今年のお正月、母には大阪の弟の家に来てもらうという予定だったので、私が注文したおせち料理は大阪へ配送先を変更。しかし「家にいたい」という母の主張に子供たち一同が折れ、大阪の弟夫婦は配達されたおせち料理を持って、新潟にやってきました。

元日の夜、弟夫婦と私の3人は、母が寝静まるのを待ってから、2階の子供部屋でパジャマ姿で今後の対応について相談しました。弟夫婦はこれまで子育てで精いっぱいで母の生活支援にはあまり貢献できなかったので、これからは自分たちが主体になって対応すると言ってくれました。大阪から通いながらもうしばらく母の一人暮らしを支えつつ、いずれ大阪の老人ホームに入るように、すこしずつ母の気持ちを向けていくという長期戦略が今回の元旦パジャマ会議の結論です。

「お義姉さんは3年以上一人でやってくれたんだから、これ以上頑張ると(もっと)容色衰えますよ。
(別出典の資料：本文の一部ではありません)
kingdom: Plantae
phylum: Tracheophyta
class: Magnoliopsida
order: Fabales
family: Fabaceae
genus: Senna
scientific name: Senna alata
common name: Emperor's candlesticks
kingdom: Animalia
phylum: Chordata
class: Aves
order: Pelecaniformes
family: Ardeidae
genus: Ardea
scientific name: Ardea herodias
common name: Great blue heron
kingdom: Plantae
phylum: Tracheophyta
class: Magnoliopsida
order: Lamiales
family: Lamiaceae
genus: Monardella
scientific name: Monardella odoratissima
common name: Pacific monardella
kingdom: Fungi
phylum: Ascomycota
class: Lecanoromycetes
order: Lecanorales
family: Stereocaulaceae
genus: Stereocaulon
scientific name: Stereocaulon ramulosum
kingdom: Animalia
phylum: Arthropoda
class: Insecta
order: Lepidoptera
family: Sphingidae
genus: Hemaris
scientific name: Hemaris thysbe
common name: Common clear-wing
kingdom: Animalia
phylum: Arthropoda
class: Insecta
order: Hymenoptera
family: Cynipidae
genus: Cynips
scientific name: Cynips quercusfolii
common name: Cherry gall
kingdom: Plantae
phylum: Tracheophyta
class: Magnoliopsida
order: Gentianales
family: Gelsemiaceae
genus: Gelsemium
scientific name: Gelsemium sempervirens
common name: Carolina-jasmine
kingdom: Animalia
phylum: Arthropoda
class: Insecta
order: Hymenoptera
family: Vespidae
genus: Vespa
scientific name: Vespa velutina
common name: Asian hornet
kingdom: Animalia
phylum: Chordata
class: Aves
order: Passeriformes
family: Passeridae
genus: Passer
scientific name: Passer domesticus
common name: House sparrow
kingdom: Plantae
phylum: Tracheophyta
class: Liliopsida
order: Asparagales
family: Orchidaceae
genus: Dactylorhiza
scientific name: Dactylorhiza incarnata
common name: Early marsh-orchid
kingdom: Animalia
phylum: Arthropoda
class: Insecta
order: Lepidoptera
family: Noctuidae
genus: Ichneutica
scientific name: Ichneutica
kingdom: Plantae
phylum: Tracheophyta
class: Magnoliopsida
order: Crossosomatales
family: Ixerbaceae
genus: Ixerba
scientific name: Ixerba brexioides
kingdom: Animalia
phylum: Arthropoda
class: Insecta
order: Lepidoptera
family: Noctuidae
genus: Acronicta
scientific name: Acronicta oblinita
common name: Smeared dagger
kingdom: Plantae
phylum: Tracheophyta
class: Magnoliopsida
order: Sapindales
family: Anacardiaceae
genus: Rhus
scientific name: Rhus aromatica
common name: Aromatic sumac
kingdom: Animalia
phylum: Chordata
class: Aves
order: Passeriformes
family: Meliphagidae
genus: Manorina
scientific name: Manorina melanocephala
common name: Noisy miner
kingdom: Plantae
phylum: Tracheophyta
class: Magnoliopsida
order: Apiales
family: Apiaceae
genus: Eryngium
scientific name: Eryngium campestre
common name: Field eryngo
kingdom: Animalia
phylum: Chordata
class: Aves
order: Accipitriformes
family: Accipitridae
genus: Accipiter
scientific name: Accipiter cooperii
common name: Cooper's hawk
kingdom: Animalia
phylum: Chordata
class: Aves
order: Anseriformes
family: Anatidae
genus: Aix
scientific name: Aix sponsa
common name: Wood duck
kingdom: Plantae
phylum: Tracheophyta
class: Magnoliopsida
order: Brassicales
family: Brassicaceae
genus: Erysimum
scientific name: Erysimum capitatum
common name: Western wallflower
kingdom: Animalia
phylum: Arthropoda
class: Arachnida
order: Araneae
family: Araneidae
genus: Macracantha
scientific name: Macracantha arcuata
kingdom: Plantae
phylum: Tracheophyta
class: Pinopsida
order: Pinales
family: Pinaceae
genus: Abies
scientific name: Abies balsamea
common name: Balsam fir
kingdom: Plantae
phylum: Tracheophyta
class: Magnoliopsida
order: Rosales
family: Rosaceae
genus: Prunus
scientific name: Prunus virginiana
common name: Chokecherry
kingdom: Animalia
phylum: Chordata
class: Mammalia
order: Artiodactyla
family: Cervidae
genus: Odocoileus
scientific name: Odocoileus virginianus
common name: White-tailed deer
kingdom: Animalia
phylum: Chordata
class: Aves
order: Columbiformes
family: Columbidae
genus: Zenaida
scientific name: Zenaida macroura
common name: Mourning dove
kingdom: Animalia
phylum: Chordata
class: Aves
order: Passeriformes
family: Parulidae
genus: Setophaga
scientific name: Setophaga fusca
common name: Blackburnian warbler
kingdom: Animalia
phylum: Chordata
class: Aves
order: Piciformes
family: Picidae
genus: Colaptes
外国にでも行って、高みの見物していてください」という義妹の力強い言葉に、ほっとしました。これからは私も弟夫妻に協力して、少し気長に対処することになります。

12月は弟に任せていたので、母とは1か月ぶり以上空けての再会でした。母は「自分がしっかりしないと老人ホームに入れられる」という危機感があるらしく、私が毎週通っていた頃より気力が出ていたようです。それでも記憶障害が改善するわけではないので、ちぐはぐな会話になります。

まつこ:お正月だからうめぞうのご実家に電話するからママも挨拶したら?

ママ:うめぞうさんって? 誰だったかしら?

まつこ:よく奥の和室で勉強していた人だよ。あれがうめぞう。

ママ:ああ、そうそう、うめぞうさん。しばらく来ていないわね。今回、一緒に来るのかと思ったわ。来れなくて残念だわ。あらあちらのご実家に行っているの?そうよね、お正月だものね。

いったん回路がつながるとスラスラと言葉も出始めます。「そういえば、うめぞうさんのお母さんからお茶をお歳暮にいただいたのよ。その前にリンゴも送っていただいて。お礼を言いたいわ。」

ところがうめぞうの実家に電話するとお義母さんはお茶は送っていないと言います。母の記憶違いのようです。しかしうめぞうママも86歳。こちらは認知症ではありませんが、年齢相応の老化で、ときどき記憶があいまいになります。はたしてお歳暮のお茶は誰からいただいたものか。真相はやぶの中です。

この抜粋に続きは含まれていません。